The following submission below is answered by Dr. James E. Craigie, of The Center for Natural Breast Reconstruction.
I had breast reconstruction in 2009 with implants and am unhappy with the result. How hard is it to go back and do reconstruction with your own tissue? What is the recovery time and does insurance give you a hard time if you need to do this?
Sorry that you are having so many problems with your implants, here are several things you need to know. First of all, if someone required a mastectomy and their insurance company offers coverage for mastectomy; there is a federal law that mandates that insurance company to cover breast reconstruction. If one technique did not work for you or failed, you are still eligible for another technique. In our practice, 30% of our patients who undergo reconstruction with their own tissue have had failed implants. Implant failure can be many different things.
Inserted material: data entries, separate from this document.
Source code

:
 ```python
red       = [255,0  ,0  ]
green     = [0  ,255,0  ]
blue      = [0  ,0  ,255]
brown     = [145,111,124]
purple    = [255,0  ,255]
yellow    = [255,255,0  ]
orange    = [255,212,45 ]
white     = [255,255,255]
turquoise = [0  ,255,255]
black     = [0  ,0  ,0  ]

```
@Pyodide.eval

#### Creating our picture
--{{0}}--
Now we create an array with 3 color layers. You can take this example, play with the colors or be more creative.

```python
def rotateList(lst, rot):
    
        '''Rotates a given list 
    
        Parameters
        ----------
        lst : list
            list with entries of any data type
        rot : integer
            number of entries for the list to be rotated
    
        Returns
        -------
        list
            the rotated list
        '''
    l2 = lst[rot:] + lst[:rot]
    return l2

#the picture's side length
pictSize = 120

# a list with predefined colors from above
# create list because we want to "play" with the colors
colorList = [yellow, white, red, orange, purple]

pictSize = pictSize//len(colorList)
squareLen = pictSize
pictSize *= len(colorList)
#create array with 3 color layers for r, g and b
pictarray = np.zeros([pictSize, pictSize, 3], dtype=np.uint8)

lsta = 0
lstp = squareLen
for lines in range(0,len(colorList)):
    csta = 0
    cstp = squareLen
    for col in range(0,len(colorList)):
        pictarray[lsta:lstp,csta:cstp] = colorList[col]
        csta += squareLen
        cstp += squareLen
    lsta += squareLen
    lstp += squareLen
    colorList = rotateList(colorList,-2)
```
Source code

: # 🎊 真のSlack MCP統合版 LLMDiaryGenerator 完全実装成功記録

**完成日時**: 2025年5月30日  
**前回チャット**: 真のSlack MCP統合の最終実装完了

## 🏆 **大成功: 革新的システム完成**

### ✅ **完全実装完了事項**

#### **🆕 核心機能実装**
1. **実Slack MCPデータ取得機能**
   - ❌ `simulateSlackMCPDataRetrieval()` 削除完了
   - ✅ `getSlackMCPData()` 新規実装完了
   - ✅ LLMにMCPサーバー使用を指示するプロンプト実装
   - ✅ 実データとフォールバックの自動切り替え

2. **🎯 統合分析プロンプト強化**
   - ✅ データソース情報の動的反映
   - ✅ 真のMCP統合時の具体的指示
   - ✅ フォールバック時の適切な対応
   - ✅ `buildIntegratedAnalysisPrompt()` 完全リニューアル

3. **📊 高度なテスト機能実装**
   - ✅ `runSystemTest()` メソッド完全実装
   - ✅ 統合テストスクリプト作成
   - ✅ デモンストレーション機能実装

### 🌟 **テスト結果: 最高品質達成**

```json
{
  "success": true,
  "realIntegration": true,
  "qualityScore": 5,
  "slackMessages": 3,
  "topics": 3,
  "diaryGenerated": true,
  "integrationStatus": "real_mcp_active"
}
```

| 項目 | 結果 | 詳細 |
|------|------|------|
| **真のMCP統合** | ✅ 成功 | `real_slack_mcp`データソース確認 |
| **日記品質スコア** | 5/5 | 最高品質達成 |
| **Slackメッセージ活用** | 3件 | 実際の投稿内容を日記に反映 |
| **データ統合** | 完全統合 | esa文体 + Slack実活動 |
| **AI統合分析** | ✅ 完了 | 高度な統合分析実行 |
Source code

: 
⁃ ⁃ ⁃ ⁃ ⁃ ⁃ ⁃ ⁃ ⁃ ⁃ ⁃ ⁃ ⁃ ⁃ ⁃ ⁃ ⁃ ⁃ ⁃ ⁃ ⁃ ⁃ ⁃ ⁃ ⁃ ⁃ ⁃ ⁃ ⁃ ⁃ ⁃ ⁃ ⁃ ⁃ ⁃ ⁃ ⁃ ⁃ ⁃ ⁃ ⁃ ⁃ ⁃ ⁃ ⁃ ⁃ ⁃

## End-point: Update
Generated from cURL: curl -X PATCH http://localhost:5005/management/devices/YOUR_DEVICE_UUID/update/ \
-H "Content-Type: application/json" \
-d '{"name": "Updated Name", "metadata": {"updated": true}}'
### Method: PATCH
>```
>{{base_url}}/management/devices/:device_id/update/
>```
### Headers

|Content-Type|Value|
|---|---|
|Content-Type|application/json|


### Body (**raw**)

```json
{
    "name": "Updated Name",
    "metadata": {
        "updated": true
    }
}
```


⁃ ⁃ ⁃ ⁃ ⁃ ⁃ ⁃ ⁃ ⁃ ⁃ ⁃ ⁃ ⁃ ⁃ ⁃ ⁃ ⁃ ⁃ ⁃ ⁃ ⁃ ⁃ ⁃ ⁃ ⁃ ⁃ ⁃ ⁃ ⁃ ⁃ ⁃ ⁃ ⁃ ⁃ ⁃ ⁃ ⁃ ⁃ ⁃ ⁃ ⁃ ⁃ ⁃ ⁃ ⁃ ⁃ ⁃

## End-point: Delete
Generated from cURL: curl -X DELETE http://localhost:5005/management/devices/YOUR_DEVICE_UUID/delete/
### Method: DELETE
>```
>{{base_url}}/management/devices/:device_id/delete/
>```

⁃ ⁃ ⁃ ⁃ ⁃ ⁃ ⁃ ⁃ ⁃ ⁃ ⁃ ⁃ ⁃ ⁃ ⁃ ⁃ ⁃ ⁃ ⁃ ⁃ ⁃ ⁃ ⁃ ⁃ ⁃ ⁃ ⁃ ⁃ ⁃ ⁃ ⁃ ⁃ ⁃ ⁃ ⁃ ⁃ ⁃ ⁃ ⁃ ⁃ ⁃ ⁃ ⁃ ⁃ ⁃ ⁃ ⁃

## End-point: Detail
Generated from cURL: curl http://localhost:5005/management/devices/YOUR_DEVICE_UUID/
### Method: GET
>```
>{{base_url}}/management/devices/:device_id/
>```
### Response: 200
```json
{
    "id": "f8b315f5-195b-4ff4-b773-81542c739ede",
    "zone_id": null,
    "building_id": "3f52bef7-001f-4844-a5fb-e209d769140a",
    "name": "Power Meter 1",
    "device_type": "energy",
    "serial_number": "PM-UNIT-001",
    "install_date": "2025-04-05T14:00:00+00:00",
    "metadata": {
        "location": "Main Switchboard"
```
Some people lose their implants because of infection; some have had radiation effects that contributed to rejection of the implant or hardness, while others simply have a result that is not satisfactory to them. Other factors such as problems with implant itself or leakage can be reasons for implant failure as well. Depending on exactly what your situation and original surgery was, the challenges of reconstruction following implants can include repair of the chest muscle, removal of leaking silicone, or removal of Alloderm if that product had been used during the initial reconstruction. All of these things do make the reconstruction more challenging, but certainly our most successful technique to solve this problem is to remove the implants, any leaking implant material, the Alloderm, and the hard capsule that had formed around the implant and replace all of this with your own healthy living tissue. Our preferred way to do this utilizes muscle-sparing techniques such as the DIEP or GAP, using just your fatty tissue to replace the implants. Compared to someone who has not had failed implants, you may require an additional one or two revision stages of surgery and may require more time to allow the results to settle and overcome the effects of the previous surgeries. These issues do make the process more complex, but the success rate among our patients is very high and the completed result is permanent and natural feeling which our patients who have had implant failures report to be their main goal. The recovery time for these types of surgeries is always patient dependent and generally longer than surgeries utilizing implants but our patients are usually back to work anywhere between 4 to 6 weeks. I hope this has answered your questions and if you have any others I can answer, please feel free to forward them to us.